There are many reasons to believe that Microsoft which was the first company that joined PRISM, uses software backdoors in its products. Thus there is no independence (nor many easy, accessible and functional alternatives) from the technological point of view.

It appears that we live times where privacy and right to private life, as well as state secrets, became an illusion. If EU, Brazilian, UN, etc top level authorities have been eavesdropped for quite some time, what are the chances of them "owning" your data at anytime?...

US spying affects clearly the national sovereignty, an attribute fundamental for any independent country - owning all data is not all that different than owning your streets and home and work and and and

clairefontaine

I'm less worried about the NSA than I am about private companies that sell and gather all your personal information, including address and phone numbers, and publish it on people search engines.

Capt'n Midnight

Torqay wrote: »

Well, Microsoft passing on Zero Day exploits to the N5A is rather old news.

Ain't it just

*dusts down this one*

https://en.wikipedia.org/wiki/NSAKEY

n September 1999, an anonymous researcher reverse-engineered both the primary key and the _NSAKEY into PGP-compatible format and published them to the key servers.

bd0101

clairefontaine wrote: »

I'm less worried about the NSA than I am about private companies that sell and gather all your personal information, including address and phone numbers, and publish it on people search engines.

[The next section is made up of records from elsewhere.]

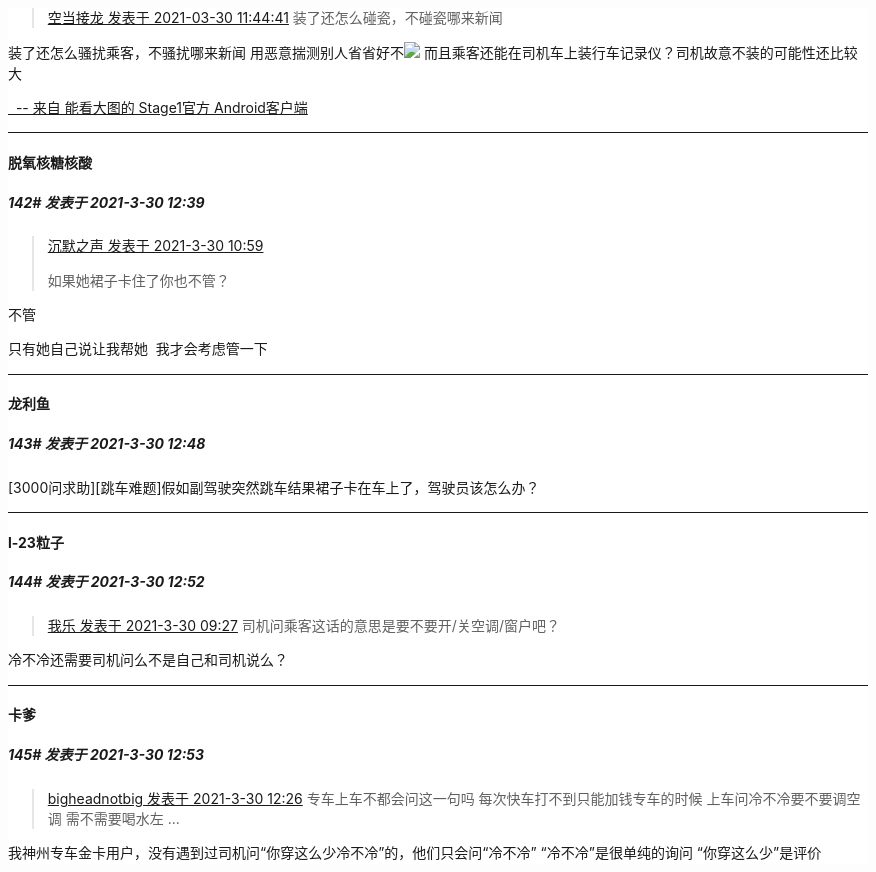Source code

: 
<blockquote><a href="httphttps://bbs.saraba1st.com/2b/forum.php?mod=redirect&amp;goto=findpost&amp;pid=50776839&amp;ptid=1995728" target="_blank">空当接龙 发表于 2021-03-30 11:44:41</a>
装了还怎么碰瓷，不碰瓷哪来新闻</blockquote>装了还怎么骚扰乘客，不骚扰哪来新闻
用恶意揣测别人省省好不<img src="https://static.saraba1st.com/image/smiley/face2017/021.png" referrerpolicy="no-referrer">
而且乘客还能在司机车上装行车记录仪？司机故意不装的可能性还比较大

[  -- 来自 能看大图的 Stage1官方 Android客户端](https://www.coolapk.com/apk/140634)


*****

####  脱氧核糖核酸  
##### 142#       发表于 2021-3-30 12:39


<blockquote><a href="httphttps://bbs.saraba1st.com/2b/forum.php?mod=redirect&amp;goto=findpost&amp;pid=50776309&amp;ptid=1995728" target="_blank">沉默之声 发表于 2021-3-30 10:59</a>

如果她裙子卡住了你也不管？</blockquote>
不管

只有她自己说让我帮她  我才会考虑管一下


*****

####  龙利鱼  
##### 143#       发表于 2021-3-30 12:48


[3000问求助][跳车难题]假如副驾驶突然跳车结果裙子卡在车上了，驾驶员该怎么办？


*****

####  l-23粒子  
##### 144#       发表于 2021-3-30 12:52


<blockquote><a href="httphttps://bbs.saraba1st.com/2b/forum.php?mod=redirect&amp;goto=findpost&amp;pid=50775362&amp;ptid=1995728" target="_blank">我乐 发表于 2021-3-30 09:27</a>
司机问乘客这话的意思是要不要开/关空调/窗户吧？</blockquote>
冷不冷还需要司机问么不是自己和司机说么？


*****

####  卡爹  
##### 145#       发表于 2021-3-30 12:53


<blockquote><a href="httphttps://bbs.saraba1st.com/2b/forum.php?mod=redirect&amp;goto=findpost&amp;pid=50777286&amp;ptid=1995728" target="_blank">bigheadnotbig 发表于 2021-3-30 12:26</a>
专车上车不都会问这一句吗 
每次快车打不到只能加钱专车的时候 上车问冷不冷要不要调空调 需不需要喝水左 ...</blockquote>
我神州专车金卡用户，没有遇到过司机问“你穿这么少冷不冷”的，他们只会问“冷不冷”
“冷不冷”是很单纯的询问
“你穿这么少”是评价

There are companies that generate revenue by donations; I would trust much more a service provider smaller than google, Microsoft, or Apple.

Overheal

such providers usually get absorbed by entities such as google. Waze, for instance, was one such entity. On the whole it hasn't been twisted by google at all, but google now owns them and collects on their data, adding it to the overmind.

bd0101

Let's not forget that it is not only companies that assist the worldwide surveillance from US secret agencies, but internet backbone and fundamental organizations, such as ICANN..

US idea to weaken its domain-control influence, gives ICANN the chance to rebuilt its structure, but NOT to review its information security approach and ensure neutrality. At the end, it is about façade changes, with no real context - pretty much like the NSA reform... .

As a result, ICANN still escapes a rightful international watch, and we - remain vulnerable to illegality.